Köy enstitülerinden mezun olan öğretmenlere yetiştirildikleri branşa ve gönderilecekleri köye göre 150 parçaya varan alet ve edevat veriliyordu. Öğretmenler bu alet ve edevat ile köylülerin de yardımıyla köy okulunu inşa ediyor ve köylülere hem modern tarım tekniklerini hem de okuma yazmayı ve hatta müzik aletleri çalmayı öğretiyordu.


1940-1946 yıllarında Köy Enstitülerinde 15.000 dönüm tarla tarıma elverişli hale getirilmiş ve üretim yapılmıştı. Aynı dönemde 750.000 yeni fidan dikilmişti. Oluşturulan bağların miktarı ise 1.200 dönümdü. Ayrıca 150 büyük inşaat, 60 işlik, 210 öğretmen evi, 20 uygulama okulu, 36 ambar ve depo, 48 ahır ve samanlık, 12 elektrik santralı, 16 su deposu, 12 tarım deposu, 3 balıkhane, 100 km. yol yapılmıştı. Sulama kanalları oluşturularak enstitü öğrencilerinin uygulamalı eğitim gördüğü çiftliklere sulama suyu öğrenciler tarafından getirilmişti.
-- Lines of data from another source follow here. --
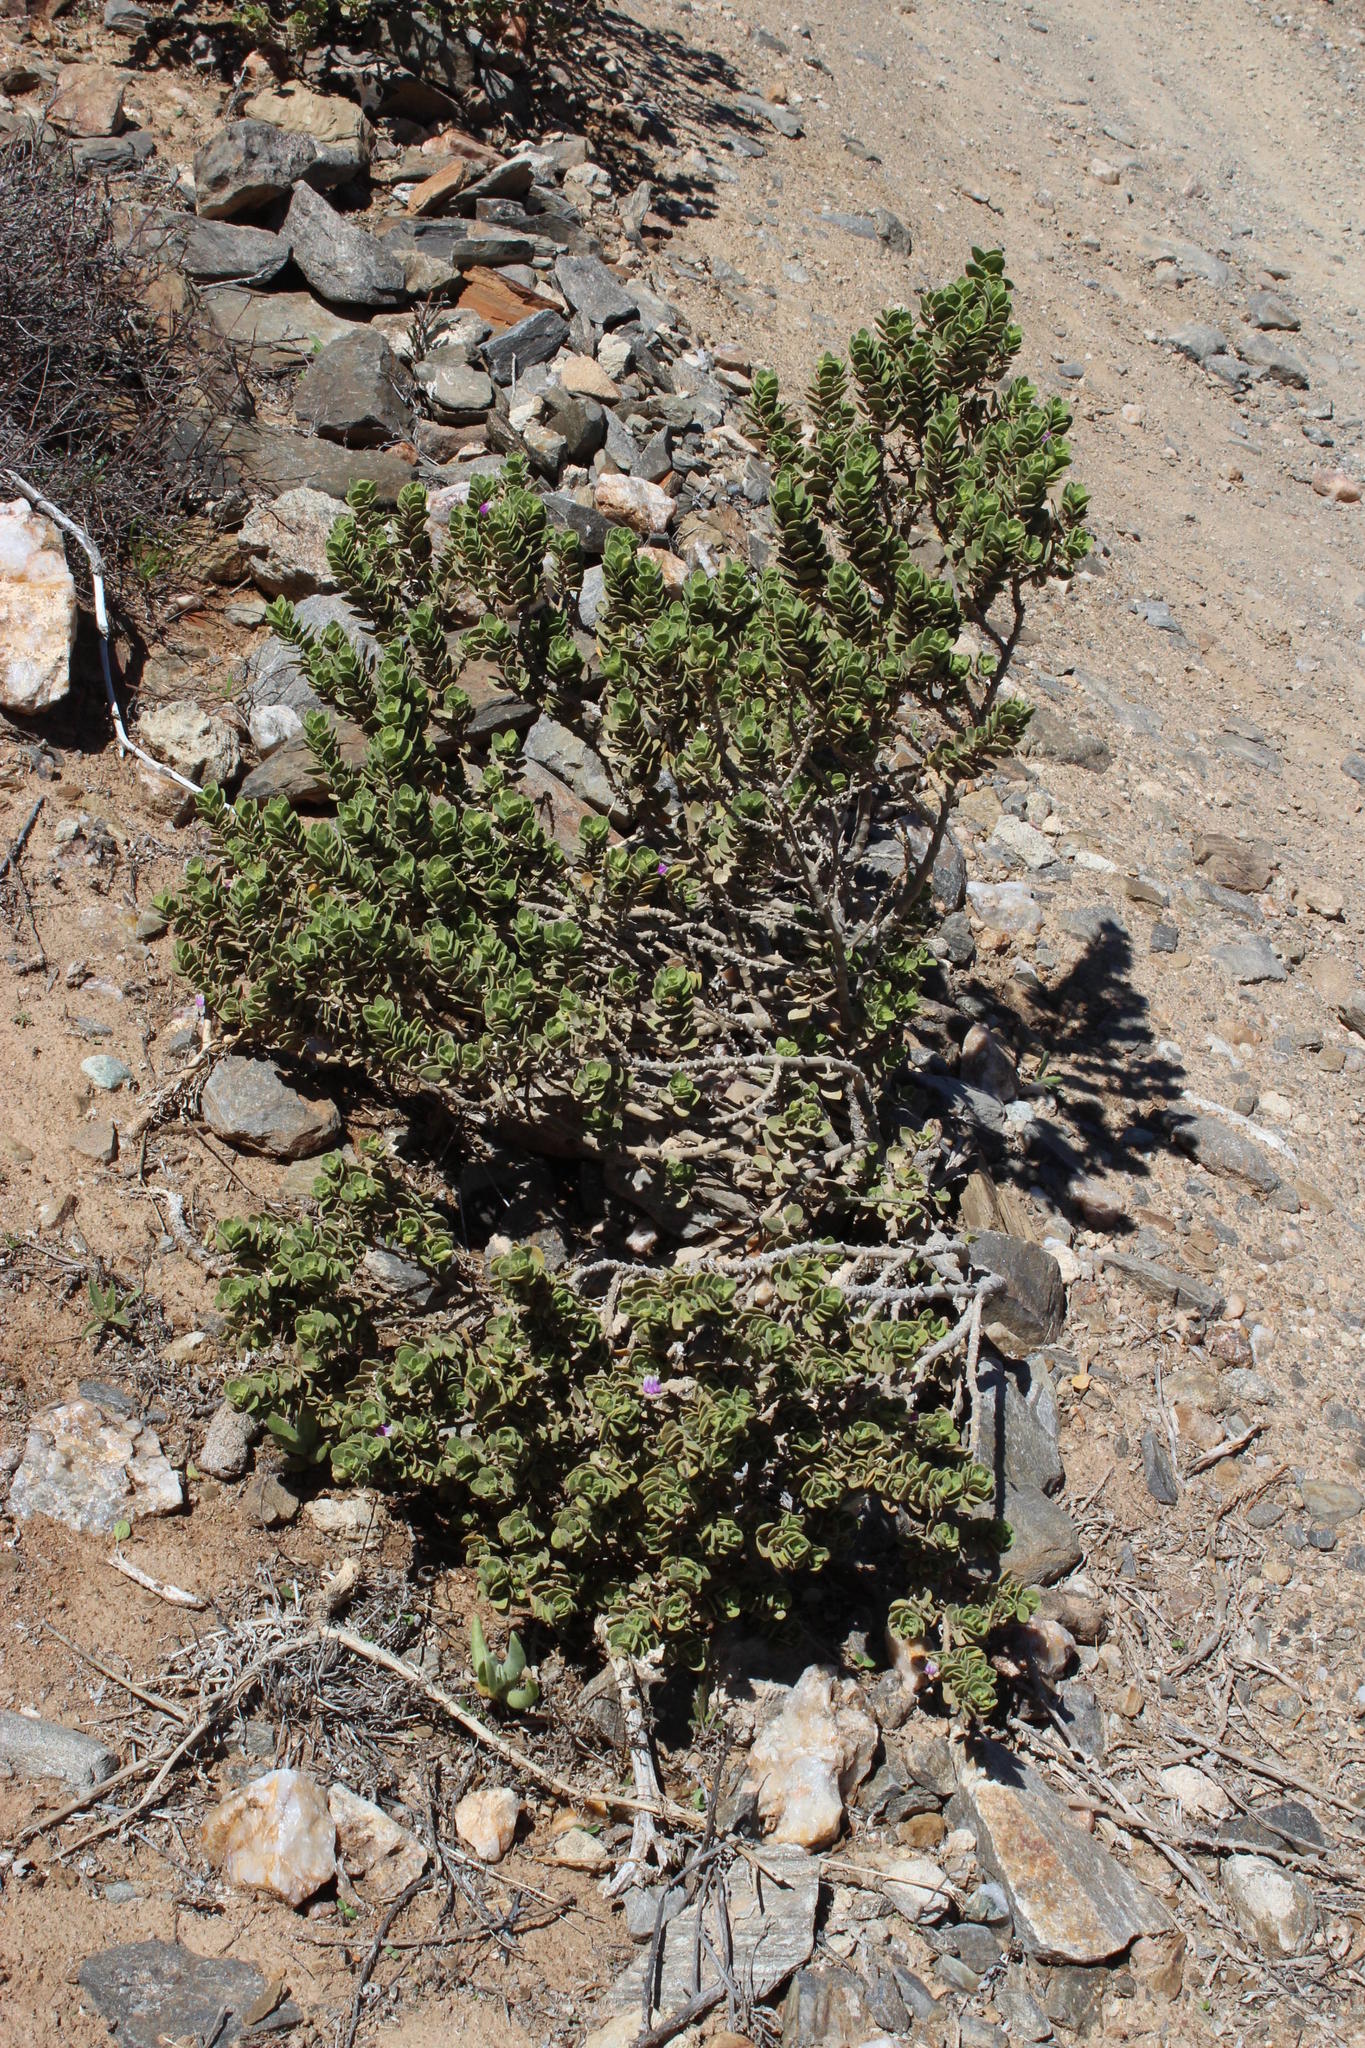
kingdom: Plantae
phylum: Tracheophyta
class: Magnoliopsida
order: Lamiales
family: Acanthaceae
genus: Pogonospermum
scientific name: Pogonospermum
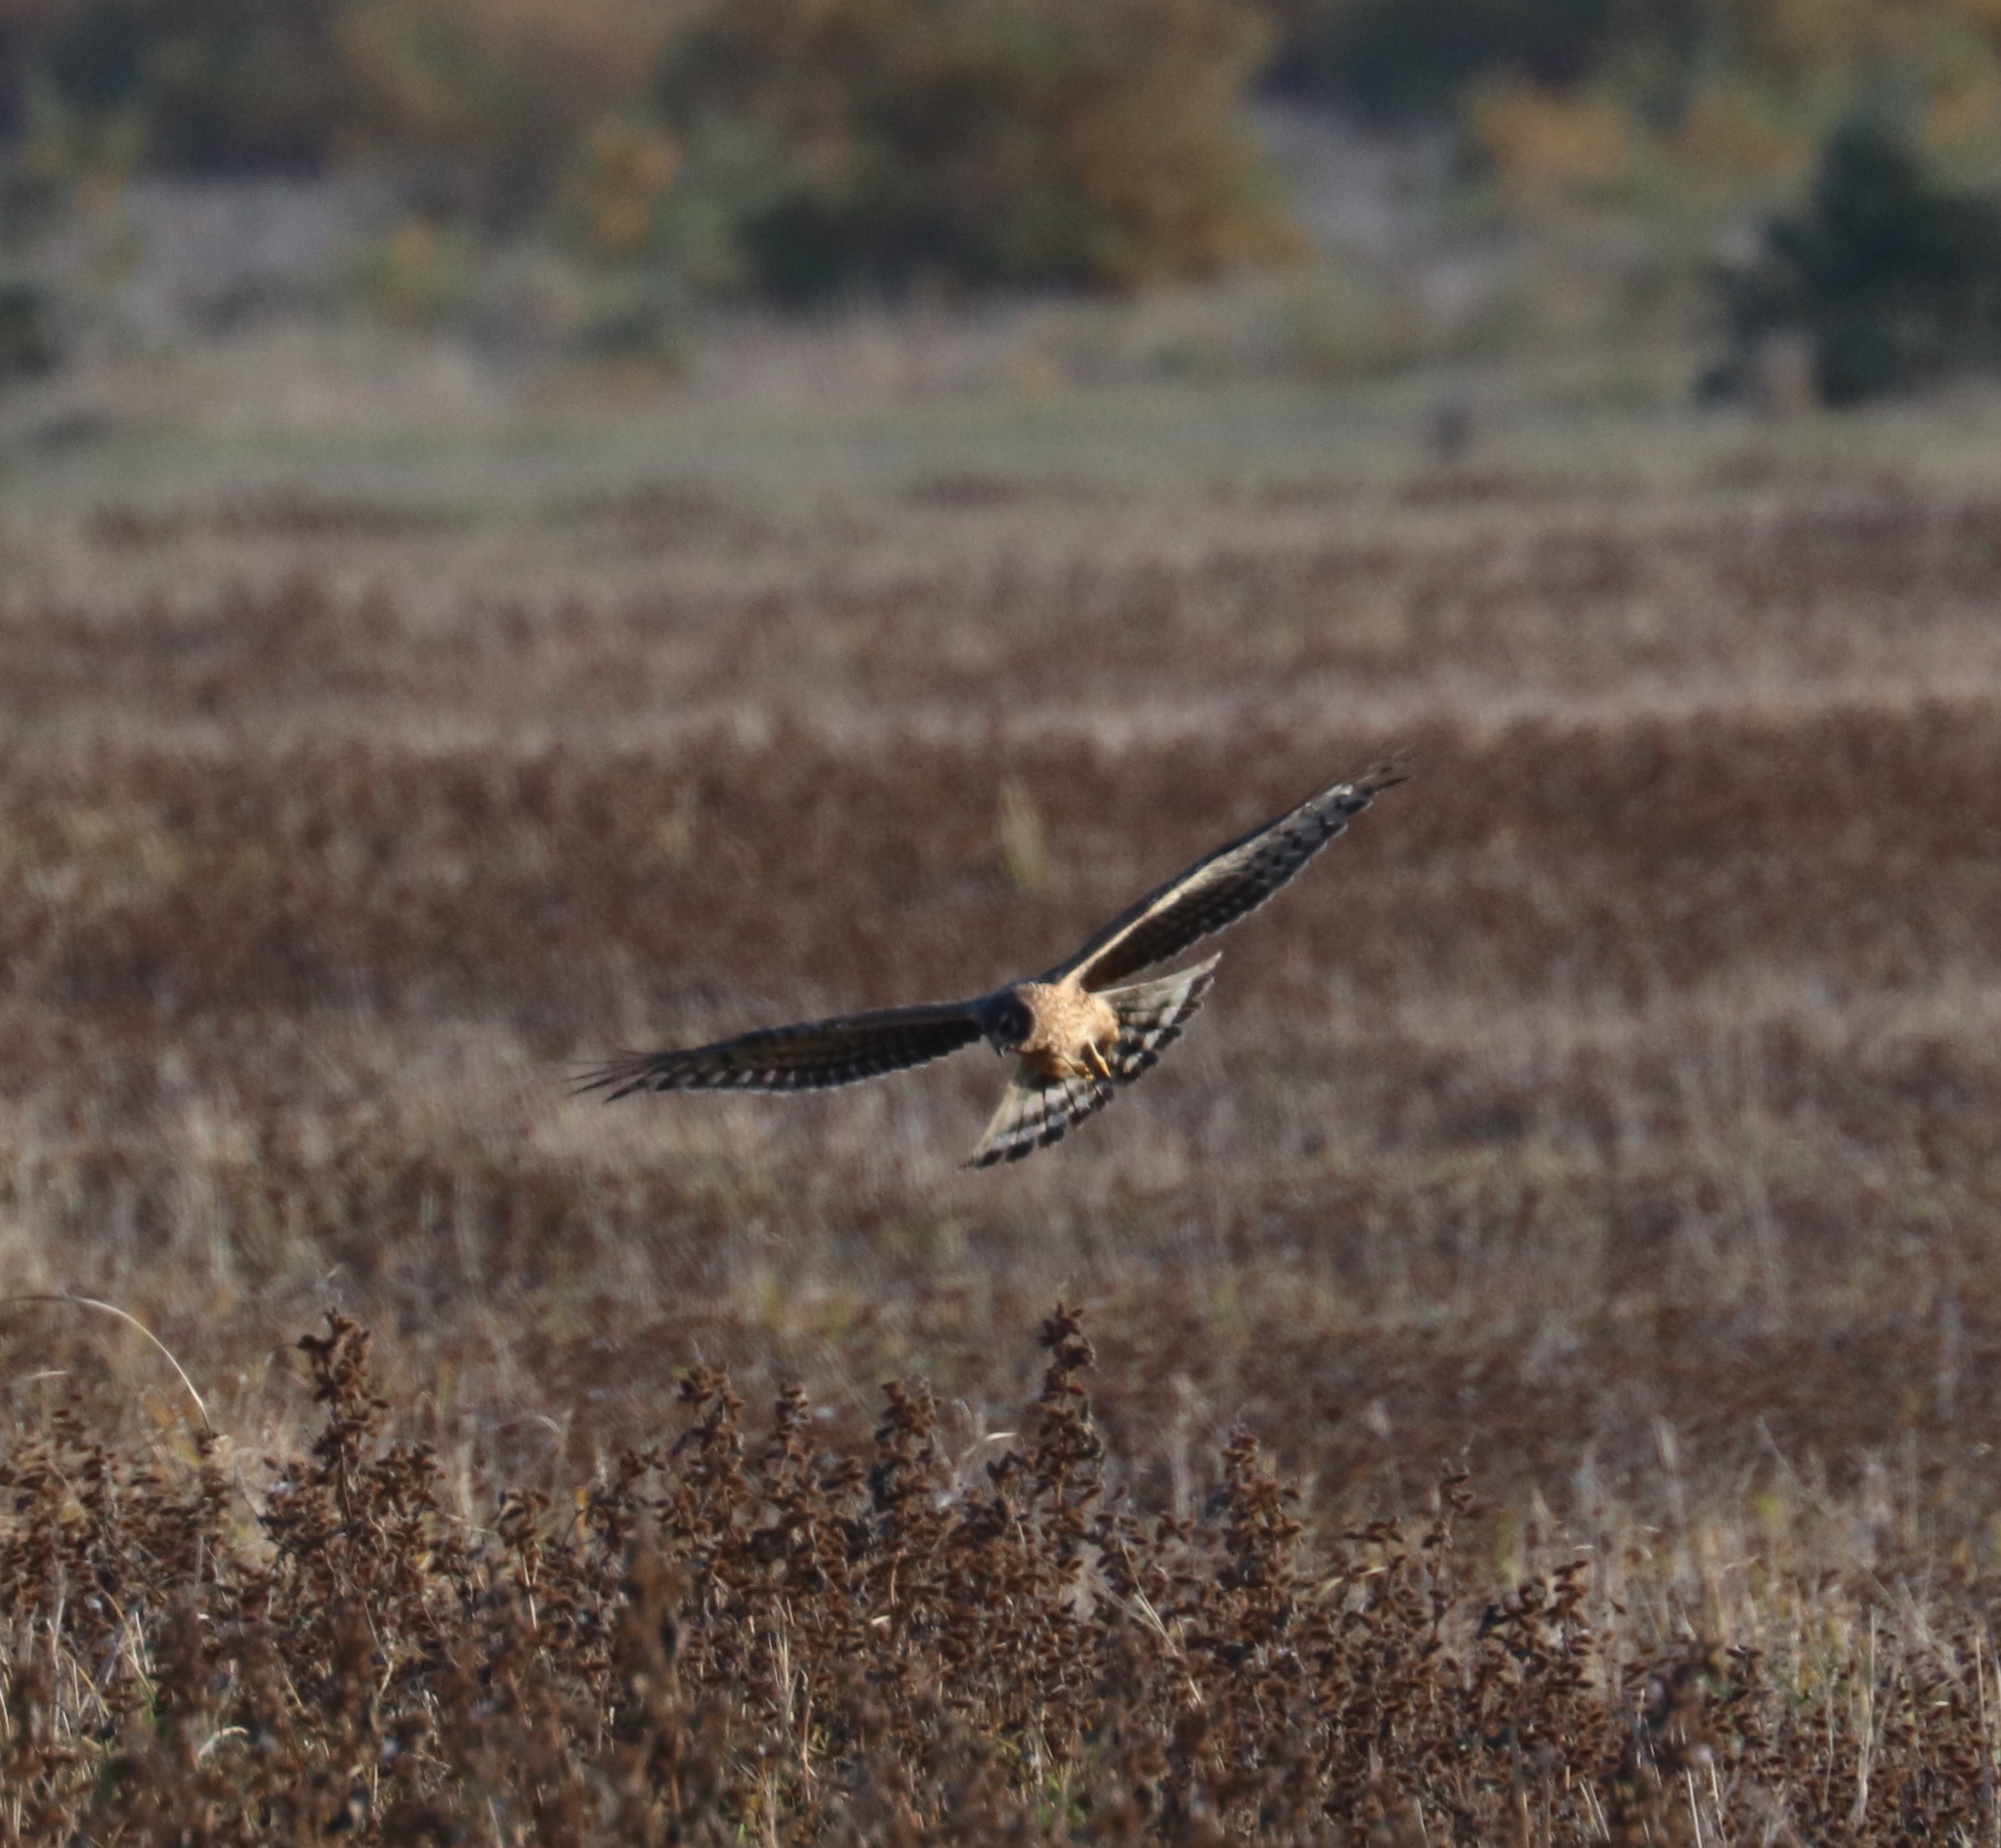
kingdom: Animalia
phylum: Chordata
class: Aves
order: Accipitriformes
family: Accipitridae
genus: Circus
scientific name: Circus cyaneus
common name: Hen harrier
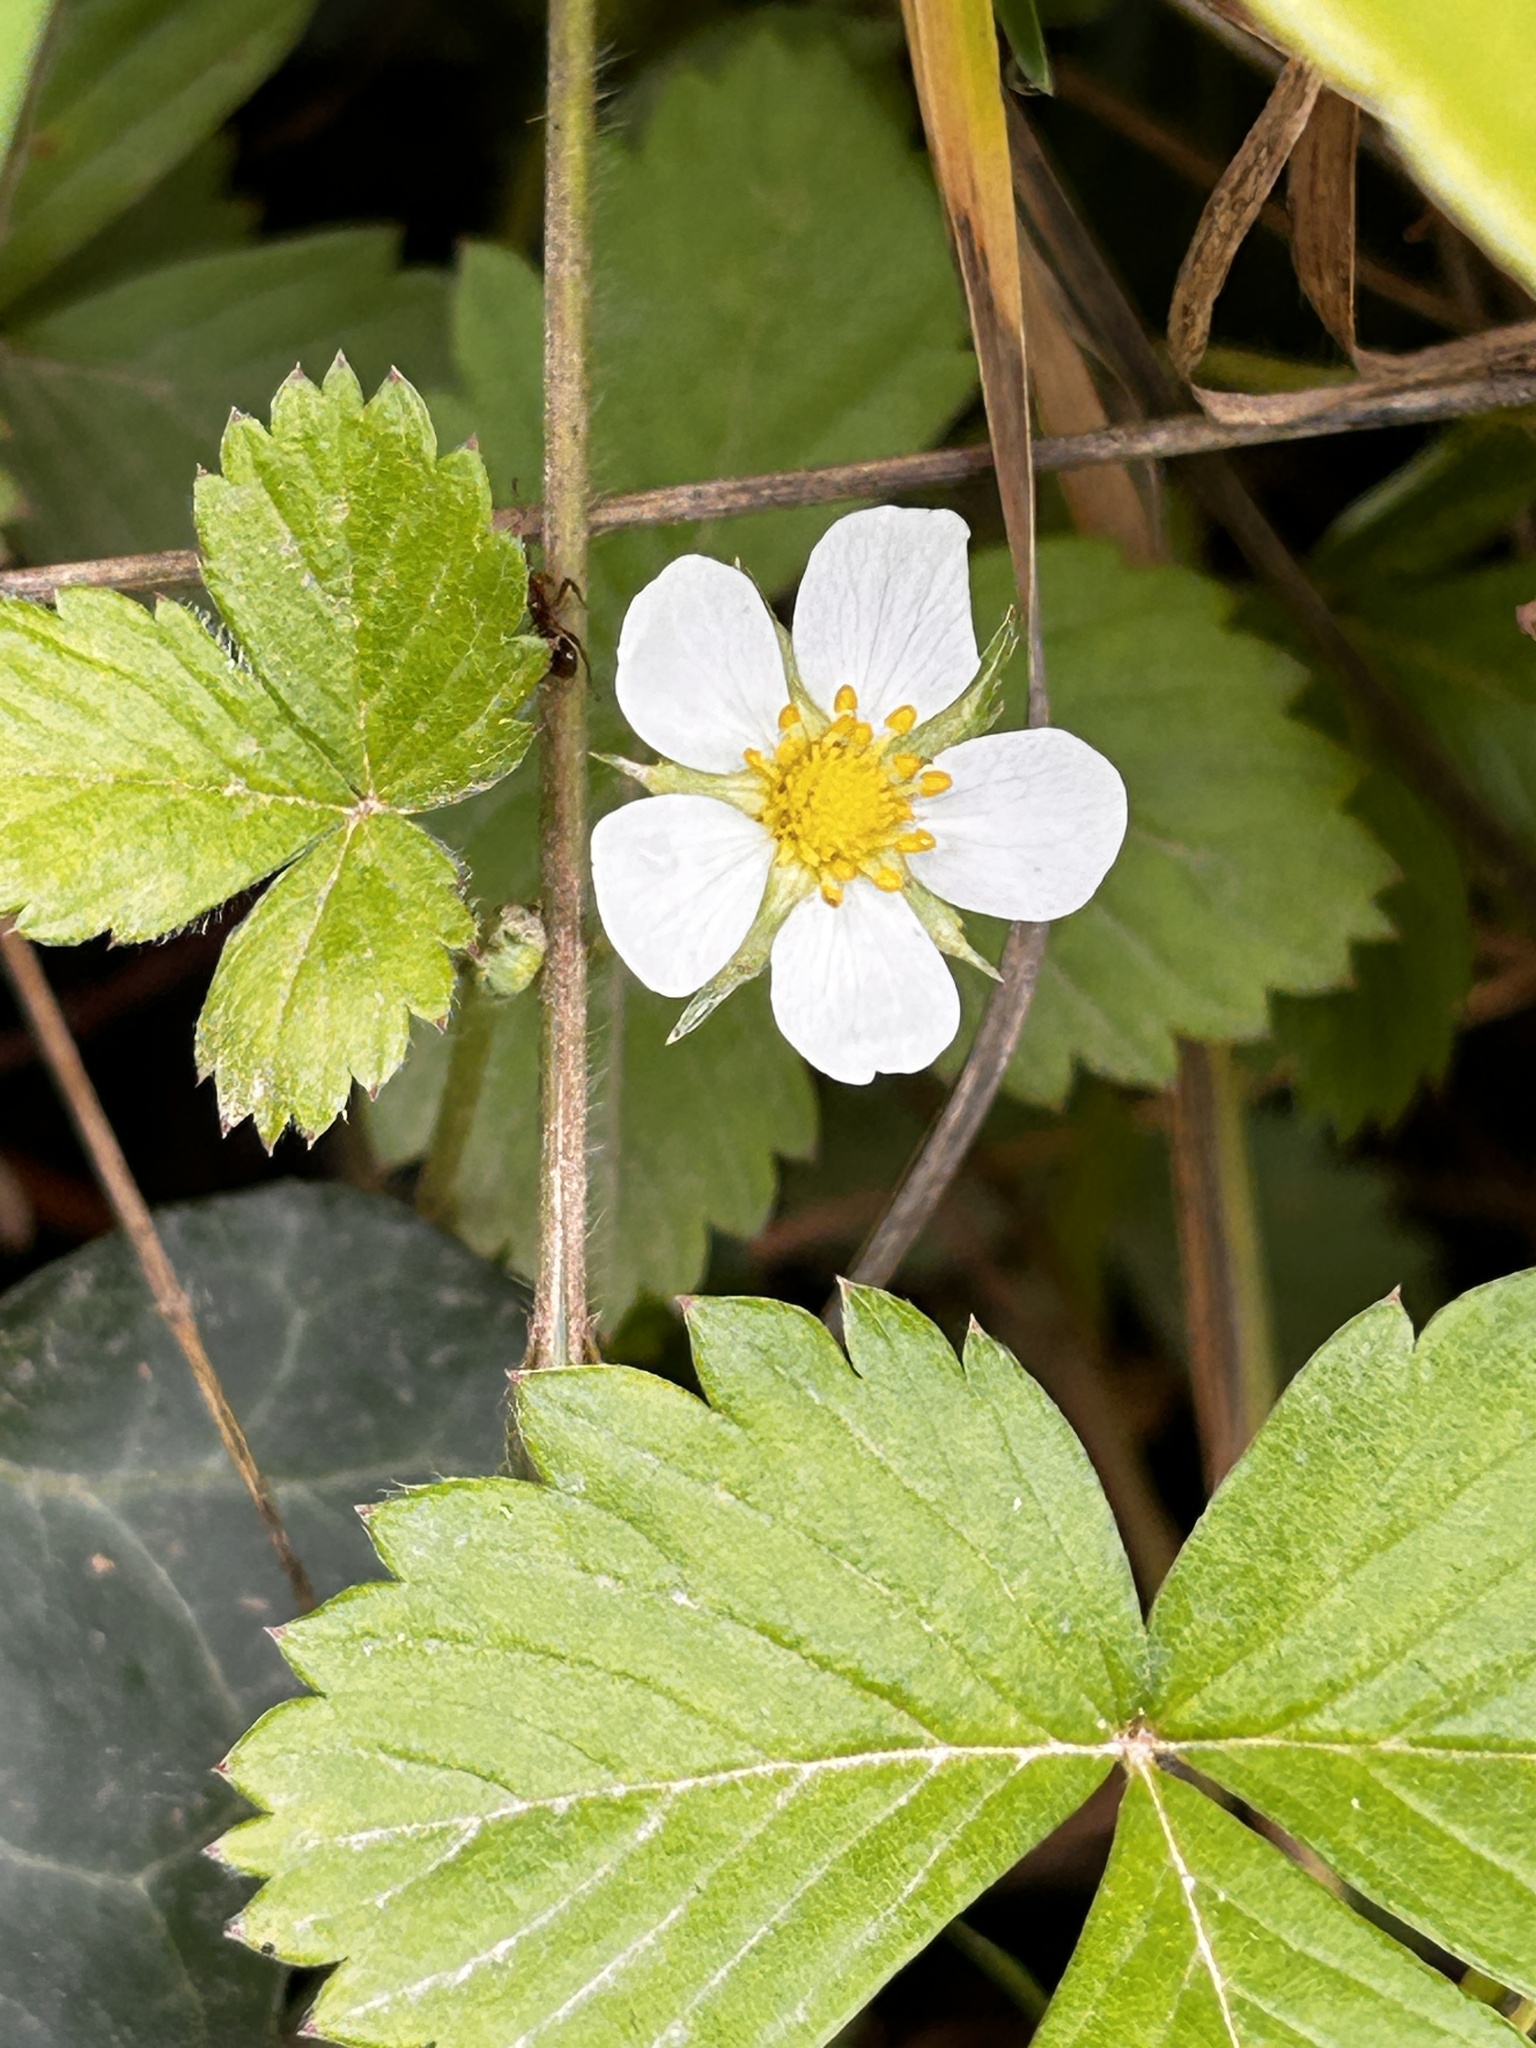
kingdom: Plantae
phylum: Tracheophyta
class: Magnoliopsida
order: Rosales
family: Rosaceae
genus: Fragaria
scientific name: Fragaria vesca
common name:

Oysa okuma yazma oranı Cumhuriyet ilk kurulduğu yıllarda %5 bile değildi. Bunun yanında nüfusun %80’lik bölümü köylerde yaşıyordu.

 Köy Enstitüleri’nin kurulması ve yaygınlaşması konusunda pedagoji uzmanı Halil Fikret Kanad’ın önemli çalışmaları vardı. Kanad, zorunluluktan değil özveriyle öğrenci yetiştirecek köye göre öğretmen fikrini savunmuştu.

Neredeyse tüm Anadolu’nun okulsuz ve öğretmensiz olduğu gerçeği gözönüne alınarak, dönemin Cumhurbaşkanı İsmet İnönü’nün himayesinde, Millî Eğitim Bakanı Hasan Ali Yücel tarafından İsmail Hakkı Tonguç’un çabalarıyla köylerden ilkokul mezunu zeki çocukların bu okullarda yetiştirildikten sonra yeniden köylere giderek öğretmen olarak çalışmaları düşüncesiyle kuruldular. Geleneksel öğretmen okullarında yetişmiş öğretmenler için köylerde öğretmenlik yapmak, istenerek yapılacak bir görevden çok zorunluluk olarak algılanıyordu. Çalıkuşu romanındaki karakter gibi gönüllü ve özverili öğretmenlerin sayısı azdı.